The contrarian angle here is security and software lock-in, not hardware performance. The market fears the hardware, but Nvidia’s moat is not the H100. It’s CUDA. It’s the 4 million developers who know how to optimize for it. It’s the entire AI software ecosystem that is built on top of a single API. If you are a startup, you don’t care if the ASIC is 50% cheaper for inference. You care that your PyTorch model, which took six months to train, will work out of the box on a cloud GPU.
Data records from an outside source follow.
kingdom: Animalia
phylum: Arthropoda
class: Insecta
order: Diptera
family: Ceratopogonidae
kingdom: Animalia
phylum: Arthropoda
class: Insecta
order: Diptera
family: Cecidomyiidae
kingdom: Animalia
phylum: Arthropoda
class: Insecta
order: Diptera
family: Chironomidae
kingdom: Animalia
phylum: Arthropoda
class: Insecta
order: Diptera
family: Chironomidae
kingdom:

Migrating to a custom ASIC requires rewriting the model’s backend, often using a different framework like JAX for Google TPUs or a proprietary SDK from Amazon. This is not just a cost; it’s a risk. Your model might break. Your data pipelines might not be compatible. Your engineering team might need new skills. This lock-in is why Nvidia’s margins are still over 70%, while the semiconductor industry average is 40-50%. The market is pricing in a margin compression event, but the timeline is longer than the headlines suggest.
The real crypto connection here is not the price of Bitcoin, but the nature of trust. In blockchain, we call it trustless verification. In AI hardware, it’s trust in a software stack. You can have the most efficient zk-proof generation on a custom ASIC, but if your prover algorithm is not compatible with the standard verifier, you have created a useless fork. Nvidia has created the standard verifier for AI. Breaking that standard requires a coalition of cloud providers that, for now, are still competing with each other.
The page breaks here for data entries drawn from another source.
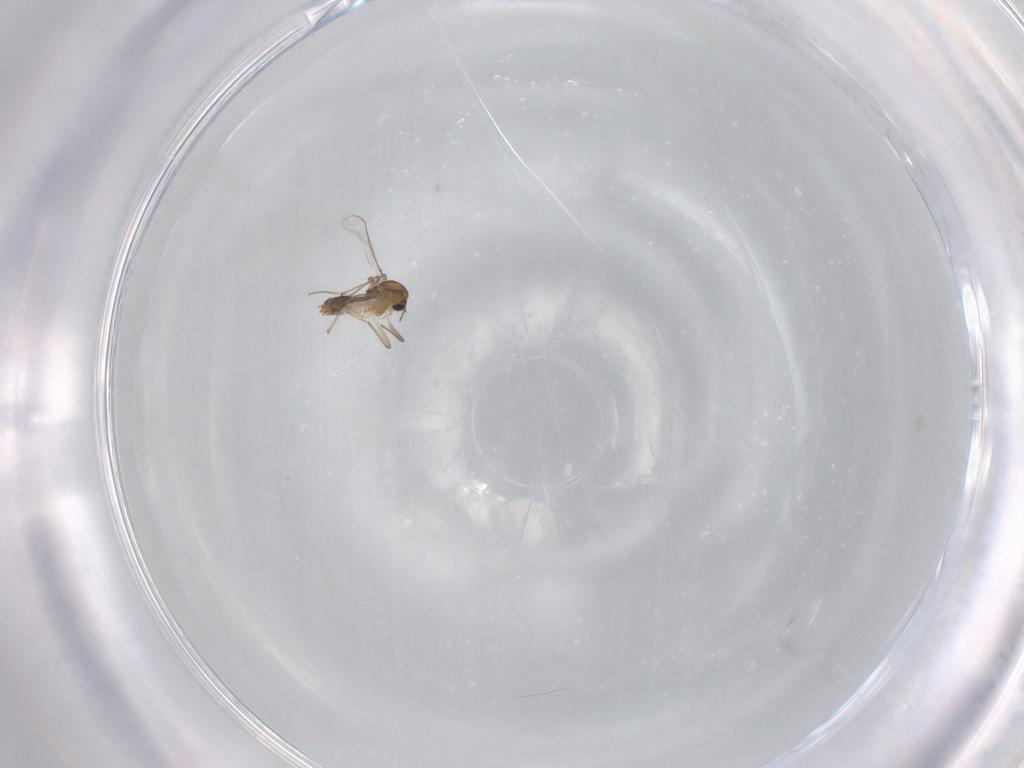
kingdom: Animalia
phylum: Arthropoda
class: Insecta
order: Diptera
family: Chironomidae
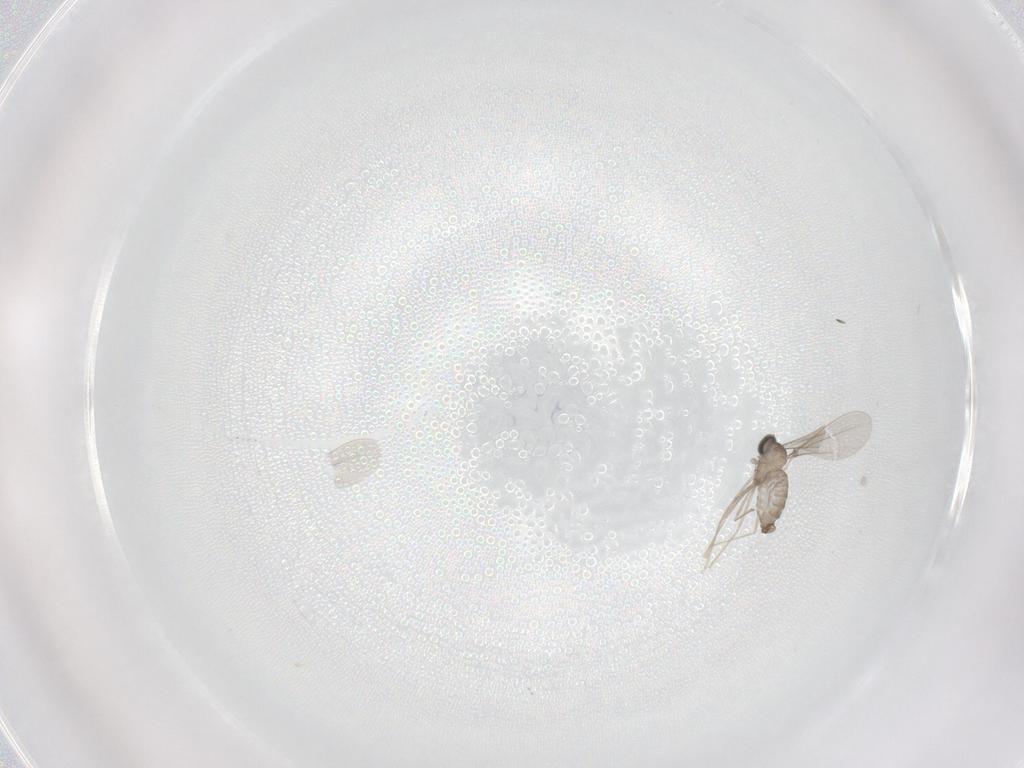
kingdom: Animalia
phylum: Arthropoda
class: Insecta
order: Diptera
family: Cecidomyiidae
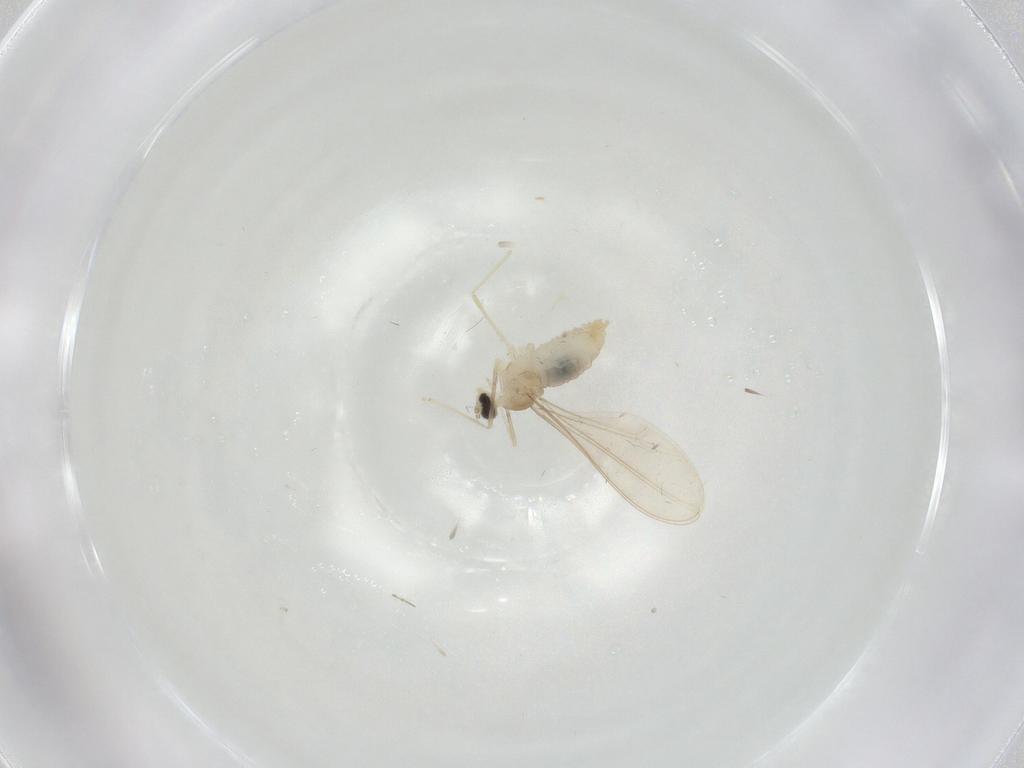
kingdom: Animalia
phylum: Arthropoda
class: Insecta
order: Diptera
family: Cecidomyiidae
From my 2018 audits of Gnosis Safe, I learned that the most dangerous bugs are not in the code that does the core logic, but in the interfaces between modules. The AI chip war is the same. The battle will not be won by the chip that is 20% faster at matrix multiplication. It will be won by the chip that is easiest to integrate into a developer’s pipeline. Nvidia has the best interface. For now.
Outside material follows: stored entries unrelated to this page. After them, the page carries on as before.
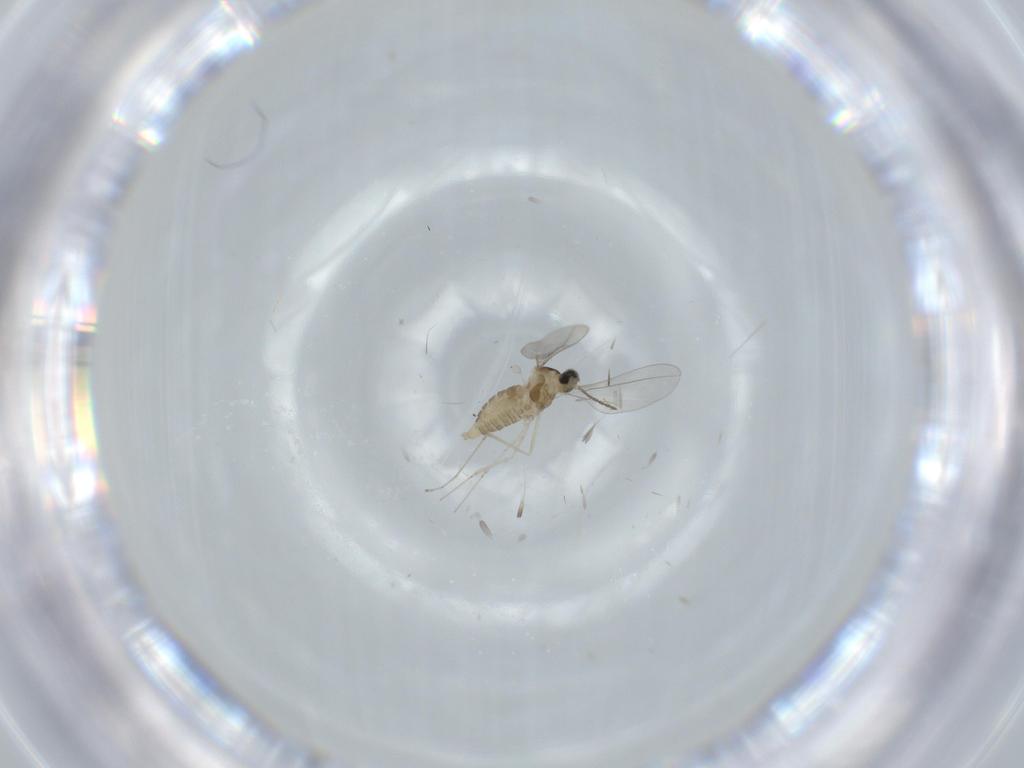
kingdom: Animalia
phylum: Arthropoda
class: Insecta
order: Diptera
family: Cecidomyiidae
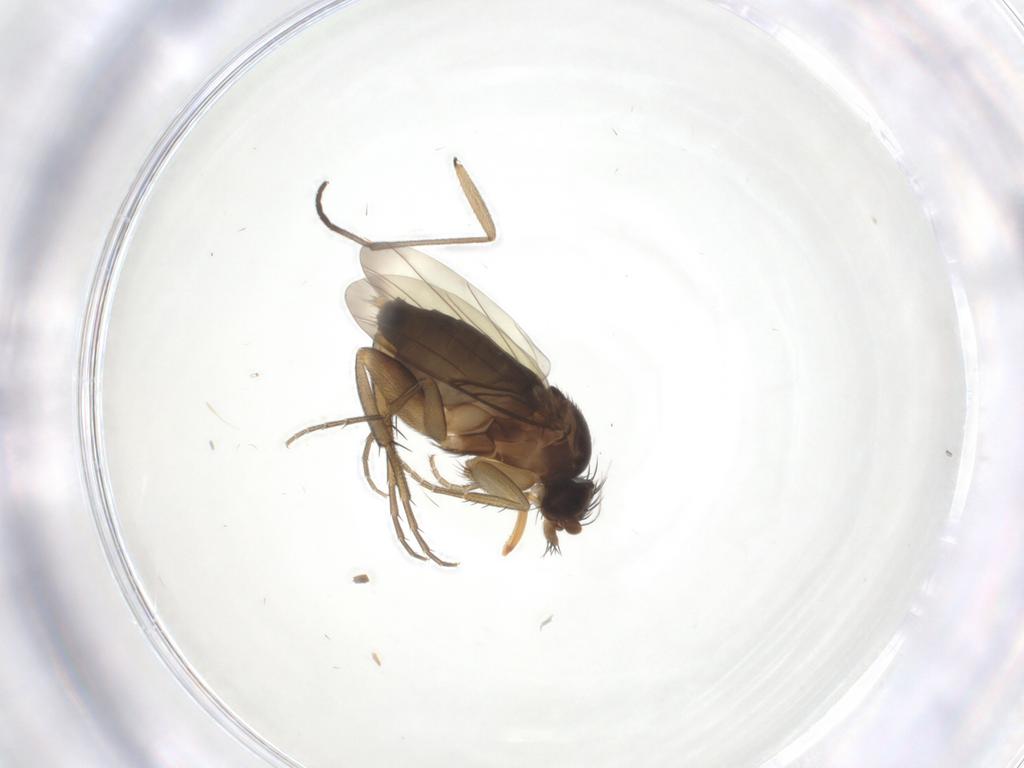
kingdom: Animalia
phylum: Arthropoda
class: Insecta
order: Diptera
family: Phoridae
The security threat I see is a fragmented trust model. If every cloud provider builds its own chip, the user loses the ability to easily migrate a model from one provider to another. This is vendor lock-in at a scale that makes AWS’s Simple Storage Service look like a friendly open standard.
The market’s trillion-dollar haircut was a necessary correction. The idea that Nvidia would grow at 100% annually forever was absurd. But the idea that custom chips will kill Nvidia in two years is equally absurd. The real threat is not hardware; it’s software commoditization. If a project like Triton (by OpenAI) can create a compiler that outputs optimized code for any backend—Nvidia, AMD, Google TPU, or a custom ASIC—then the software moat disappears. The hardware war becomes a pure price war, and in a price war, the custom chip with the cheapest die size wins.
I don’t know when that day comes. But as a researcher who has spent 22 years watching this industry, I can tell you one thing: the next bear cycle in AI chips will not be triggered by a performance gap. It will be triggered by a compiler. Watch Triton. Watch MLIR. Watch the open-source tooling. That is where the trillion dollars will either be protected or destroyed.
For now, the code doesn’t lie. The H100 still runs the most models. The custom ASICs are fast, but they are islands. And the market, for all its panic, is still buying Nvidia’s GPUs. The hype cycle for custom chips is peaking. Reality checks are coming. Silence is the best security protocol. I’m staying silent on the trade, but I’m watching the compiler commits.